LONDON, Ontario (AP) -- Carolina Kostner could have taken her gold medal from last year's world championships and run.
She finally had the title many had been predicting for the better part of a decade. Better yet, she'd redeemed herself from those dismal performances at the Vancouver Olympics and 2009 world championships, where she spent more time sprawling on the ice than a kid learning how to skate.
But to retire would have meant ignoring the precious lessons those awful times taught her.
"The reason is just that I love it," the Italian said Tuesday. "I cannot expect from everyone to love my skating, but I love to do it. I'm not ready to give that up yet. I know that there is a small chance that I can really repeat that perfection like last season. But it's in my heart, and every time I go on the ice I take it with me and say, 'You've got there and now you should enjoy it.'
"I try," she said, smiling. "It's not so easy but I try."
The World Figure Skating Championships begin Wednesday with the men's and pairs short programs. The women's competition begins Thursday, and Kostner is not even the favorite in what could be the toughest field assembled since the Vancouver Games in 2010.
Olympic champion Kim Yu-na is back for the first time since 2011, and Mao Asada is the best she's been since winning her second world title in 2010. The Russians have their best team since the days of Irina Slutskaya and Maria Butyrskaya. And don't overlook U.S. champion Ashley Wagner, silver medalist at the Grand Prix Final.
"This might be one of the most challenging world championships in the ladies event we've seen in a while," Wagner said. "To get onto that podium with everybody that's competing here would be such a huge accomplishment, just because everyone is so talented."
That Kostner was talented was never in question. Tall and lithe with the natural elegance of a ballerina, she makes even the simplest of stroking drills captivating. She may not have Asada's power, but she's a strong enough jumper to contend with the best.
She went to her first European championships at 16, simply hoping to make it out of the qualifying round. She wound up just missing a medal, finishing fourth overall.
The next year, she was fifth at the world championships.
"Everybody was talking about this huge talent, huge talent and then you kind of have big expectations on yourself," Kostner said. "And my career grew and grew and grew and I was just expecting more every year."
Expectations can be a heavy burden, however, and Kostner struggled under the weight. Her bronze medal at the 2005 world championships made her a favorite for the Turin Olympics, and she was chosen to carry Italy's flag in the opening ceremony. But she bombed in the short program and was only slightly better in the free skate, finishing ninth overall. A month later, she was 12th in the watered-down, post-Olympic field at the worlds.
She had rebounded by 2008, winning her second straight European title and finishing second to Asada at the worlds. But with Vancouver looming, she fell apart again.
Instead of contending for a medal as expected at the 2009 worlds, she finished 12th, doing three single jumps in her free skate and failing to land even one clean triple.
It was even worse the next year in Vancouver, where she fell three times on her way to a 16th-place finish.

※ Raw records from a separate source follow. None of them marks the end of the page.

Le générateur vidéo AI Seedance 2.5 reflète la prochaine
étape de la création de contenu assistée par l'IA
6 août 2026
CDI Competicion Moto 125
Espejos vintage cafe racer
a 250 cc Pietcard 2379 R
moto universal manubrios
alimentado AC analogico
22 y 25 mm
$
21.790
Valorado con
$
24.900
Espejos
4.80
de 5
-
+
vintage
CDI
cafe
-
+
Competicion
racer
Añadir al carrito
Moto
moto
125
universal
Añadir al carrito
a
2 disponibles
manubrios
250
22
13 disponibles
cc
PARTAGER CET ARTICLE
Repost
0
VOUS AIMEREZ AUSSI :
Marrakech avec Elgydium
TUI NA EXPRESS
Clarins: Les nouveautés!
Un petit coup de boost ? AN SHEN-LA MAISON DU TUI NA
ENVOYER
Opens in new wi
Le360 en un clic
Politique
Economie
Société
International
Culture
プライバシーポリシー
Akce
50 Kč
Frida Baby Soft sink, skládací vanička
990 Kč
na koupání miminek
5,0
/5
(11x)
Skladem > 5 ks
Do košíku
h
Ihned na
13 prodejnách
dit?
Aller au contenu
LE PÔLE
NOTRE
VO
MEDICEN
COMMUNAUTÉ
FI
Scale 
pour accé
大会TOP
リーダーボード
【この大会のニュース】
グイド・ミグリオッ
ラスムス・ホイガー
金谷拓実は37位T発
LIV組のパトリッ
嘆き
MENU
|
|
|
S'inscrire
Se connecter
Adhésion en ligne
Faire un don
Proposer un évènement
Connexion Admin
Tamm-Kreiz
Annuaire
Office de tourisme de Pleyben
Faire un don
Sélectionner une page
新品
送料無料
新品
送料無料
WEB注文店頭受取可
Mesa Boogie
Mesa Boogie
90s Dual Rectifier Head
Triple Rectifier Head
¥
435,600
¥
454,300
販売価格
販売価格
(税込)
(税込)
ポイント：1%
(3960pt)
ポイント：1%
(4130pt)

"I think everybody has ups and lows in their lives, and we learn from the biggest disappointments, right?" the 26-year-old Kostner said. "You get to learn how to be humble. To be humble to yourself, to be humble to others. You learn to respect and you learn the value of a medal much more.
"You fall and you realize that, 'OK, the result is not everything.' It's your life and it's important that you are in balance with your private life and your skating, and it's important that you really love what you do," she said. "Yes, it was really hard times. I'm quite a sensitive person and the press in Italy - it really (hurt) me. People would write, 'It's over, and 'She's done.' So I told myself, no results anymore, just skating. That's what I started skating for, right?"
But a funny thing happened: Once Kostner stopped caring about her results, she had her best year yet. She swept all the major events last season, winning her first Grand Prix Final title, her fourth European championship and, in her crowning achievement, that world title.
"When I won worlds last year, I just recognized the value of it," she said. "The much better feeling was finishing the program and just seeing the respect of everybody, the appreciation of the audience. Much more than having the gold medal around my neck.
"I always thought it would be such a strong feeling, but in fact it was much different," she added. "It was just being there on the ice and going through all these difficult times, it was a much more powerful emotion and feeling than the medal around your neck."
After a decade of chasing success, Kostner decided to skip the Grand Prix series this year. She wanted time to herself and to be with her friends, to not have to adjust to a new time zone every week.
"I would wake up in the morning and say, `Today I don't feel like moving,' and then I could just leave my pajamas on and be lazy," she said, laughing.
Though she had some second thoughts once the season began, the break has rejuvenated her. Kostner won her fifth European title in January, and arrived at the worlds happy and secure in herself.
"Yes, I hope I'm going to have a good skate, but it's not the one reason I'm here," she said. "I mean, I love this."